Your objective => Print out the data below with every line intact.

Given information =>
▶

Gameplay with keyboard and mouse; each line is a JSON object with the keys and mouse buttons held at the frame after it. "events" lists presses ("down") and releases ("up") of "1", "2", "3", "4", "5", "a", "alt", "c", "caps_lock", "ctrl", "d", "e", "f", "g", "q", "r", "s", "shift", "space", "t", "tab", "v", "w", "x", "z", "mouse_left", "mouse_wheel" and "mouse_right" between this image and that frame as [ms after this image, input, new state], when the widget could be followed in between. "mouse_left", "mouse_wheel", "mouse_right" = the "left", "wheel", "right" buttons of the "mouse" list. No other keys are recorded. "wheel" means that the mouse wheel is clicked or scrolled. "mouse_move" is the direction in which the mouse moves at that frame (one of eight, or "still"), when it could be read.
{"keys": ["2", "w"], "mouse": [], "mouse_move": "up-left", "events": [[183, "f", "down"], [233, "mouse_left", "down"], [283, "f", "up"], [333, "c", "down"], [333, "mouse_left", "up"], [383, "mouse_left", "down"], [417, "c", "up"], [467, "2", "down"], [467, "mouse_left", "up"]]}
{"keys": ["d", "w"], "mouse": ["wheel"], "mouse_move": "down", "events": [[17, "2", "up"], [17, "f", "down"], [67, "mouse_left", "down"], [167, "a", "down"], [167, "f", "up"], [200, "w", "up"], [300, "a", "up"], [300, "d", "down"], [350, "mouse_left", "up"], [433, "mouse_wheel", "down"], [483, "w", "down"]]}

◀

Problem solution =>
Gameplay with keyboard and mouse; each line is a JSON object with the keys and mouse buttons held at the frame after it. "events" lists presses ("down") and releases ("up") of "1", "2", "3", "4", "5", "a", "alt", "c", "caps_lock", "ctrl", "d", "e", "f", "g", "q", "r", "s", "shift", "space", "t", "tab", "v", "w", "x", "z", "mouse_left", "mouse_wheel" and "mouse_right" between this image and that frame as [ms after this image, input, new state], when the widget could be followed in between. "mouse_left", "mouse_wheel", "mouse_right" = the "left", "wheel", "right" buttons of the "mouse" list. No other keys are recorded. "wheel" means that the mouse wheel is clicked or scrolled. "mouse_move" is the direction in which the mouse moves at that frame (one of eight, or "still"), when it could be read.
{"keys": ["2", "w"], "mouse": [], "mouse_move": "up-left", "events": [[183, "f", "down"], [233, "mouse_left", "down"], [283, "f", "up"], [333, "c", "down"], [333, "mouse_left", "up"], [383, "mouse_left", "down"], [417, "c", "up"], [467, "2", "down"], [467, "mouse_left", "up"]]}
{"keys": ["d", "w"], "mouse": ["wheel"], "mouse_move": "down", "events": [[17, "2", "up"], [17, "f", "down"], [67, "mouse_left", "down"], [167, "a", "down"], [167, "f", "up"], [200, "w", "up"], [300, "a", "up"], [300, "d", "down"], [350, "mouse_left", "up"], [433, "mouse_wheel", "down"], [483, "w", "down"]]}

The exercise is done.